Some have compared this project from guitar master John McLaughlin to Miles Davis’ Sketches Of Spain. It is not really as great as all that, but saying so isn’t really fair to McLaughlin. After all Sketches is one of the best albums by one of the greatest artists in music history. It has also has had longer to garner listeners and acclaim. But there are a number of similarities between the two projects that make the comparison worthy of attention.
Thieves and Poets can be divided into two sections. The first is the three part title suite composed by McLaughlin. The second consists of four jazz standards played with McLaughlin's usual adroitness: “My Foolish Heart,” “The Dolphin,” “Stella by Starlight,” and “My Romance.” Parts II and III of the suite and the standards feature The Aighetta Quartet. The orchestra on this recording is I Pommeriggi Musicali di Milano. Both ensembles provide the lush and beautiful backdrop for McLaughlin's composition and the understated classics. So, like Sketches of Spain, this project straddles the worlds of jazz and classical music. I think the result is something is likely to satisfy people in both camps. But only to a degree.
Where Sketches is a fully realized, coherent collaboration between Miles Davis and Gil Evans, Thieves and Poets is really a disc with two distinct, and not uniform, halves. The suite wants to be like the majestic “Concerto de Aranjuez,” and as a classical piece, it almost is. But Davis’ genius was that he could use the orchestra as he did his band, and so his version of the Rodrigo composition almost seems to be his own, yet without losing the essentials of the original. So what Davis did was both classical and jazz. But McLaughlin has a powerful work for the orchestra, and nothing more. Ironically, “Concerto De Aranjuez” is a work for guitar and orchestra.

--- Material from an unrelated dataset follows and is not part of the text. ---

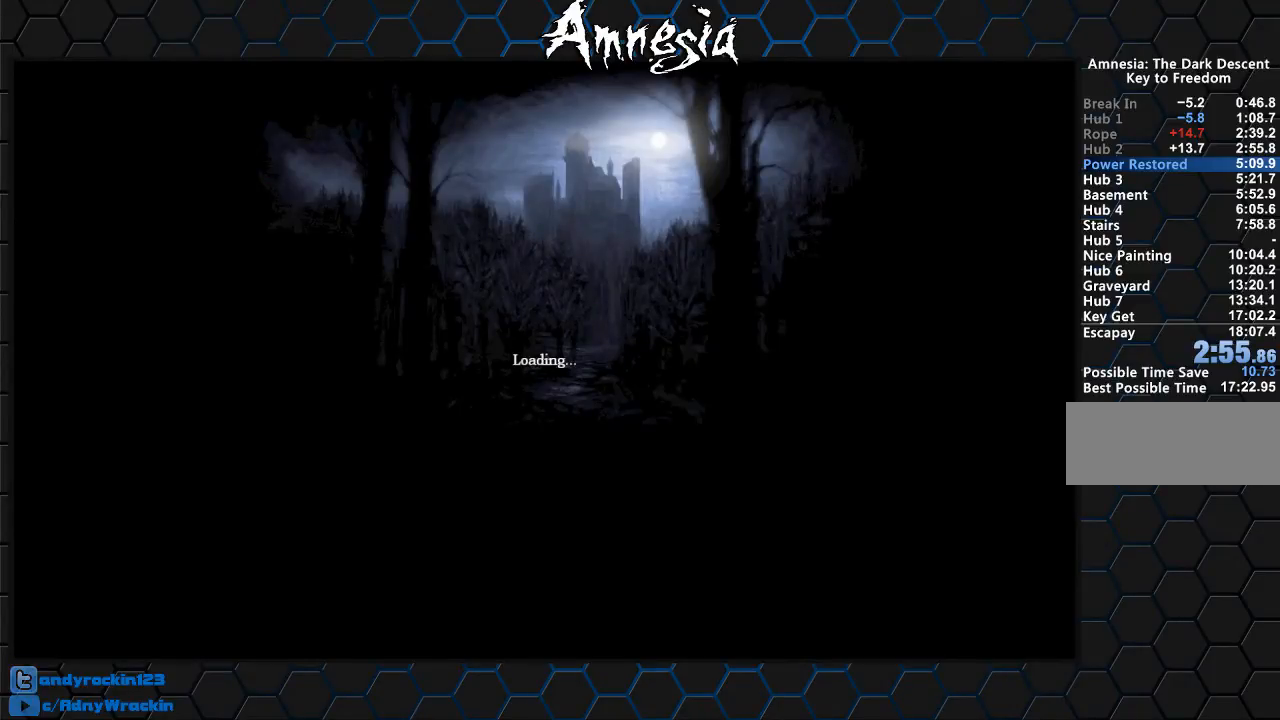
{"keys": ["a", "w"], "mouse": ["right"], "events": []}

That suite is very much worth listening to, but with the other four tunes, the record as a whole is jarring. The standards are rendered beautifully here, if not that special in terms of improvisation, and come off as little afterthoughts. Pretty, but afterthoughts nonetheless. One might get the impression after a few listens that McLaughlin didn’t have enough of either and so he just stuck them together.
I would rather have had either two separate projects or a double disc opus with the classical material on one and the jazz classics on the other. Far be it from me to say the two genres don’t belong together. But here it doesn’t work quite so well as music lovers know is possible.